Unlike the coastal based walks that the peninsula is renowned for, the Clarks Cliffs trail gives walkers an alternative and unique inland experience. The walk takes in wet eucalypt forests crowded with plant life and clifftop views of a majority of the peninsula. Track conditions differ throughout the walk making this 4 hour, 8km, walk an interesting challenge at times.
View Google Map Directions
|From Hobart head over the Tasman Bridge and continue on the Arthurs Highway (A9), turning right at the main intersection in Sorell (sign for Tasmanian Peninsula). Continue towards Port Arthur, taking the right after the Tasmanian Devil Park, onto Nubeena Road towards Koonya. After 4.5km turn left onto Fire Tower Road (clarks cliff is signposted). The walk begins at the end of the road, 4km away.|
This circuit walk can be completed in either direction. However, we recommend that walkers begin the walk on the fire trail section (directly adjacent to the carpark) to minimise climbing steeply through forest section.
This initial section of the walk is gently graded and easy going. At times the dense bush on either side trail fully immerses you, as if walking through a tunnel. The feeling is quite fanciful and comforting, though perhaps not to those suffering from claustrophobia. Before long the trail opens up and glimpses of the northern coast of the peninsula can be seen through the trees. A very short side-track at this point provides brilliant views of the hills descending onto Norfolk Bay and Koonya.
Shortly after the track leaves the fire trail and heads west into dense forests. This section of track is quite overgrown with beautiful Myrtles and eucalypts. Care should be taken when navigating your way along the trail. Going here is slow, but easily managed.
As you walk higher over the gradual climb the forest opens up and soon another sidetrack is found, this time heading to Musk Forest. Dwarfed by the cliff top you walk out onto, the Musk Forest, a sea of trees densely populated by Musk and Blackwood is a sublime highlight of the walk. Back on the track, a few minutes later the summit of Mt Clark (480m) and Clarks Cliffs are reached. From these dolerite outcrops, the south-western section can be viewed in all its beauty.
Heading back towards the carpark now the trail becomes more challenging, plunging down a steep track skirting Plummers Creek. In many sections, the trail is wet, muddy and quite slippery. For the next 3km the trail zigzags, occasionally sending you in irregular directions back up creek beds.
The walk soon flattens out and dries out… just before popping you out at the end of the track, 50m above the carpark.
This walk is definitely not what you expect of the Tasman Peninsula but it does have a certain charm.
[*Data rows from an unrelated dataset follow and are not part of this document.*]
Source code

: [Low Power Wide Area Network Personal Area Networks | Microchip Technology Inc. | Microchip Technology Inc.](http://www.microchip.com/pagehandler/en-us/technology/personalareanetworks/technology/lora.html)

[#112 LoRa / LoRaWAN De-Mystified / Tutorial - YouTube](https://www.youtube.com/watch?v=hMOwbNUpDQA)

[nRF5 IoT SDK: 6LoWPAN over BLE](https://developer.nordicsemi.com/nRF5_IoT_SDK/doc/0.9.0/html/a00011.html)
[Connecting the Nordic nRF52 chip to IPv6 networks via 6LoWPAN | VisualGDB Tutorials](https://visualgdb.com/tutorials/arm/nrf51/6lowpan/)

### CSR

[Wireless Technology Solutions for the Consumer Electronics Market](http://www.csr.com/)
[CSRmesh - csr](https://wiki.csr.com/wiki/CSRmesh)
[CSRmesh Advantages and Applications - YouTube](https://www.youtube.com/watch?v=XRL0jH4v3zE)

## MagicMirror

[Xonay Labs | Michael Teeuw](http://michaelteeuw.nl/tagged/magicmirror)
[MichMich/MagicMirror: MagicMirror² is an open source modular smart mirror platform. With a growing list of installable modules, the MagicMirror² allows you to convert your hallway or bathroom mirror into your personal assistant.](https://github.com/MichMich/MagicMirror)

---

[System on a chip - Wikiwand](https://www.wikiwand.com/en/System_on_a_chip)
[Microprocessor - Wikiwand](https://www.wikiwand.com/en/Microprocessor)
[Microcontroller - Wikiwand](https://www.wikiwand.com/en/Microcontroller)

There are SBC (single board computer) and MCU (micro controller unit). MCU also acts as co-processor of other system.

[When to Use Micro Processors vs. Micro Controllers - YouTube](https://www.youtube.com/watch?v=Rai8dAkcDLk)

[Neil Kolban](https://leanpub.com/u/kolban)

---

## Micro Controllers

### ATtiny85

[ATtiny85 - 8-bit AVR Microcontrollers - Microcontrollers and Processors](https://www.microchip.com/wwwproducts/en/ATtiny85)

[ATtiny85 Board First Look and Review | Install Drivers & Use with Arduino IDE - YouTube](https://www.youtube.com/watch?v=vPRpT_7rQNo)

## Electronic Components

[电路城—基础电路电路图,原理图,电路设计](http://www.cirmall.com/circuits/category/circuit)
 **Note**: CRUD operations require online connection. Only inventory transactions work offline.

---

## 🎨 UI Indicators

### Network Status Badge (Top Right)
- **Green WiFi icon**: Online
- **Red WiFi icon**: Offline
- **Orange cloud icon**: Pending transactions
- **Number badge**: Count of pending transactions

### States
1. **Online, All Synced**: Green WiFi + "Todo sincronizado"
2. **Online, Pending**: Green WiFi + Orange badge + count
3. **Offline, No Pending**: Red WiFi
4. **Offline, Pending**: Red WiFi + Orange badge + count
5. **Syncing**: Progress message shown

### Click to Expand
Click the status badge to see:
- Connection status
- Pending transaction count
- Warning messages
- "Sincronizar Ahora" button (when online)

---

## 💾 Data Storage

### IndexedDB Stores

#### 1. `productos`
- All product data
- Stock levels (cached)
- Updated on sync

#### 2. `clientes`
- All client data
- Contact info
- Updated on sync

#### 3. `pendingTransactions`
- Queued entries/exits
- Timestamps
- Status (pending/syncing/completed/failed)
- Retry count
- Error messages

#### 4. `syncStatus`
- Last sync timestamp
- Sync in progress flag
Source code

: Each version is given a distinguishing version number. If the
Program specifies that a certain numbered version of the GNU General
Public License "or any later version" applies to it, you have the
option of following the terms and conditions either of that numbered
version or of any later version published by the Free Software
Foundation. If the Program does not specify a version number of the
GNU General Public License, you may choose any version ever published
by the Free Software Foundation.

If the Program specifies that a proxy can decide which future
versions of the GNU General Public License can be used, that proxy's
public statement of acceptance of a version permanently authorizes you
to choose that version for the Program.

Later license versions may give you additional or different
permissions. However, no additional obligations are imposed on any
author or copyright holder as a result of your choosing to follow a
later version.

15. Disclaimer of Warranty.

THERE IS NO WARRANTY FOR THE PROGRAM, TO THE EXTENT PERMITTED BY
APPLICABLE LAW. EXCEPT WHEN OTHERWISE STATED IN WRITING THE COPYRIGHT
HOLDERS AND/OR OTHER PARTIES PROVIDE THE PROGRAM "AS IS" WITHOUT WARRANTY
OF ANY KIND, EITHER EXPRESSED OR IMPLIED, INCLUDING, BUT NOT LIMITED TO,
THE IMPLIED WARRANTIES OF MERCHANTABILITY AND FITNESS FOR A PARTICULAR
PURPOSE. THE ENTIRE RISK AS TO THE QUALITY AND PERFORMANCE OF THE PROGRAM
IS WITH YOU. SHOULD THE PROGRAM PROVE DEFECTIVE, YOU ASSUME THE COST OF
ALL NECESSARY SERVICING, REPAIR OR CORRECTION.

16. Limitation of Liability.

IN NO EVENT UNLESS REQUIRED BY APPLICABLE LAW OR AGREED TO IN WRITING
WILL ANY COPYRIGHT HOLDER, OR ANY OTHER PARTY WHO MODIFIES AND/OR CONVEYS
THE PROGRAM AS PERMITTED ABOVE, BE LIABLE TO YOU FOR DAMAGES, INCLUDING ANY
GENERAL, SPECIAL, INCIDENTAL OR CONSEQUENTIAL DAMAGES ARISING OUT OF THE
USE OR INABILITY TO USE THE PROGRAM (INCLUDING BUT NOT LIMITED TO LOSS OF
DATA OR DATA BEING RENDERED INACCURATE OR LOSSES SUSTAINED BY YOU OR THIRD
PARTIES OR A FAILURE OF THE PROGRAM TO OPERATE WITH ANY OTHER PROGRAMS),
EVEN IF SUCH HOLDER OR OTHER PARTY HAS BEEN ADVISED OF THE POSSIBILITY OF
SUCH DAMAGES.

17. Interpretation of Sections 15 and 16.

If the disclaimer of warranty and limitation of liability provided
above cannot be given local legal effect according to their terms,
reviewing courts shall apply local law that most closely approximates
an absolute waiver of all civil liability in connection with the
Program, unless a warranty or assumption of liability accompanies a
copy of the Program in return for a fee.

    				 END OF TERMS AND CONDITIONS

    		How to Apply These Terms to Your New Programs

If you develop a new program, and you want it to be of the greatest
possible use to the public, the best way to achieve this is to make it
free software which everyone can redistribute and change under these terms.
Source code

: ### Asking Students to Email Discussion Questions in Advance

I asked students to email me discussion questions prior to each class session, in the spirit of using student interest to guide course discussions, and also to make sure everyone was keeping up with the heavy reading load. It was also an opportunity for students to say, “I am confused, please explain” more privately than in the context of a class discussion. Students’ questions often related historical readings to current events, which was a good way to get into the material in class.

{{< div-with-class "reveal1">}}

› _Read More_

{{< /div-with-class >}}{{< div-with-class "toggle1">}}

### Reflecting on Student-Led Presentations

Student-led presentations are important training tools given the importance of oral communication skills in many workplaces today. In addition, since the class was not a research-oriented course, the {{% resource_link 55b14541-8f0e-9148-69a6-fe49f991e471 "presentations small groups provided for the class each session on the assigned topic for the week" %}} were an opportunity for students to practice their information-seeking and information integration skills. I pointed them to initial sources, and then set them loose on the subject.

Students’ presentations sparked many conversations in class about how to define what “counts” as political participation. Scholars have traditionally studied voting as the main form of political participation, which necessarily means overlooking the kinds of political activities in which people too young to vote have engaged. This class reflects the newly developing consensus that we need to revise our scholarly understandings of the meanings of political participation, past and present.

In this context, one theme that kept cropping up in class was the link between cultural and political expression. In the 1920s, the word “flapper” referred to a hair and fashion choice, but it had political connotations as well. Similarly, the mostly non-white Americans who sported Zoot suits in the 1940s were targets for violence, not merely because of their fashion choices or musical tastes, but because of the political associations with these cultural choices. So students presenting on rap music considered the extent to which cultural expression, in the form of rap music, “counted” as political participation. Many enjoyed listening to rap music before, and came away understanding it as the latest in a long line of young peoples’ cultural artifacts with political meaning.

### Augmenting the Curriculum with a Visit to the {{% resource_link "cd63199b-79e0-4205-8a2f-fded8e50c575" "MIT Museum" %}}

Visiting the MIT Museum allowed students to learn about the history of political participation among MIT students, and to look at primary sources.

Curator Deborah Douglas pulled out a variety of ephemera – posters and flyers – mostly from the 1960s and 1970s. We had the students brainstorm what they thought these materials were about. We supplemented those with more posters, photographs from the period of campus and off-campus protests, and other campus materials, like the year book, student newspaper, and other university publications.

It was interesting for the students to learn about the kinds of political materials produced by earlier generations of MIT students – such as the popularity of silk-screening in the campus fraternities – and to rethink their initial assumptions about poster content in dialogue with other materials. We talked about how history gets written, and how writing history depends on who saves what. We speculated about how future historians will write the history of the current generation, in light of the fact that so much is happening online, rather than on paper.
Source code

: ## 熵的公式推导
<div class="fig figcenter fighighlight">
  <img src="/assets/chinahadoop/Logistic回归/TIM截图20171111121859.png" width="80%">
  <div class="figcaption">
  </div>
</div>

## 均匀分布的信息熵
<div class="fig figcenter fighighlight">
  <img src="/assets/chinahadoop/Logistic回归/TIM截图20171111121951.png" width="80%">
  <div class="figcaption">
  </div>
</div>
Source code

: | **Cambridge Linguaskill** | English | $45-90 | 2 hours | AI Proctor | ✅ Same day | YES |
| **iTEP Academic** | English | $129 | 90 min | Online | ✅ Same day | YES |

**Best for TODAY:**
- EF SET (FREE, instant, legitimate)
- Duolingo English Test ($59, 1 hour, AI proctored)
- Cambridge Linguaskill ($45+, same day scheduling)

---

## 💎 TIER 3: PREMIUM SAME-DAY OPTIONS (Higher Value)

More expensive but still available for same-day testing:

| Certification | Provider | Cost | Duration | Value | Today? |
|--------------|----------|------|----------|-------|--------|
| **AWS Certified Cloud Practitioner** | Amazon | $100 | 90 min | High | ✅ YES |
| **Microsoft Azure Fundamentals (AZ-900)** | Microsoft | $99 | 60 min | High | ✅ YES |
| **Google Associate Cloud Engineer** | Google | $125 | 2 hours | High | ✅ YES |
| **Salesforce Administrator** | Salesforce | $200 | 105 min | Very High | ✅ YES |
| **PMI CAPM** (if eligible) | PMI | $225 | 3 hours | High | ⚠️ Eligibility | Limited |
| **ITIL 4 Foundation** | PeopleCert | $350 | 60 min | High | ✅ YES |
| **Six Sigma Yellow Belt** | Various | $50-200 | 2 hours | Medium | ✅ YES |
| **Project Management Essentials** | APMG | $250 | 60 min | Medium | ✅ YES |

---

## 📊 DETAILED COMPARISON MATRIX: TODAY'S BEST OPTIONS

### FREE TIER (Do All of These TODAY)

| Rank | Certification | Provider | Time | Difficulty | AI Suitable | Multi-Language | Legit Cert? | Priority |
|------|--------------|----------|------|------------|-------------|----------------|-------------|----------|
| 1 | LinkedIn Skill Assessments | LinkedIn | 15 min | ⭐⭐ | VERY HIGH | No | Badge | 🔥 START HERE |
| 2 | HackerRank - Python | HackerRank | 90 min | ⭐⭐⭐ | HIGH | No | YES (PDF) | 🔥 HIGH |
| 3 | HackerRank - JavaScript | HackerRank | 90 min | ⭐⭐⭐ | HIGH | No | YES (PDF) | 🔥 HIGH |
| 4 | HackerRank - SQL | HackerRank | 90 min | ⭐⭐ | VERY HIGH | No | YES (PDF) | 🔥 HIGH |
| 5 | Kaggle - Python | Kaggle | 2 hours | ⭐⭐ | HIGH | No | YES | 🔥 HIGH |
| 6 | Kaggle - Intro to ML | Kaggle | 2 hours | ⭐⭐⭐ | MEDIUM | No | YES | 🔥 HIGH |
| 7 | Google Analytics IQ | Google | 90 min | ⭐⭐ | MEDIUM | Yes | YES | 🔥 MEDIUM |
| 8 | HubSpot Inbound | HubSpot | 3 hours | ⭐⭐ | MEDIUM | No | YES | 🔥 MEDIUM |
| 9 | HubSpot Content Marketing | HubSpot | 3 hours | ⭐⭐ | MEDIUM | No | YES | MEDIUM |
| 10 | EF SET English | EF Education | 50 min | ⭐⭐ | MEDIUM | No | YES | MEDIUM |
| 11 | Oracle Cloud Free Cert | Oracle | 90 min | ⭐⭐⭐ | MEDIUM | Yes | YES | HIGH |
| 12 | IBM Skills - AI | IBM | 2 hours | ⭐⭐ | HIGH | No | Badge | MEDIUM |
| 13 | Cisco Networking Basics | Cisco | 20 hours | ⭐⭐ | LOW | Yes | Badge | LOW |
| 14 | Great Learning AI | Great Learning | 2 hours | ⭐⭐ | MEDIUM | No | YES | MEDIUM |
Though muddy and difficult to traverse in sections, the unique views which are most likely rarely shared more than make up for it.
Map for illustrative purposes only. Base map supplied by Land Information System Tasmania
View more Clarks Cliffs photos
Hazards and Warnings
The trail can be hard to follow in selections, always be conscious of your surroundings. Additional, as the name suggests, there are cliffs, don’t fall off them.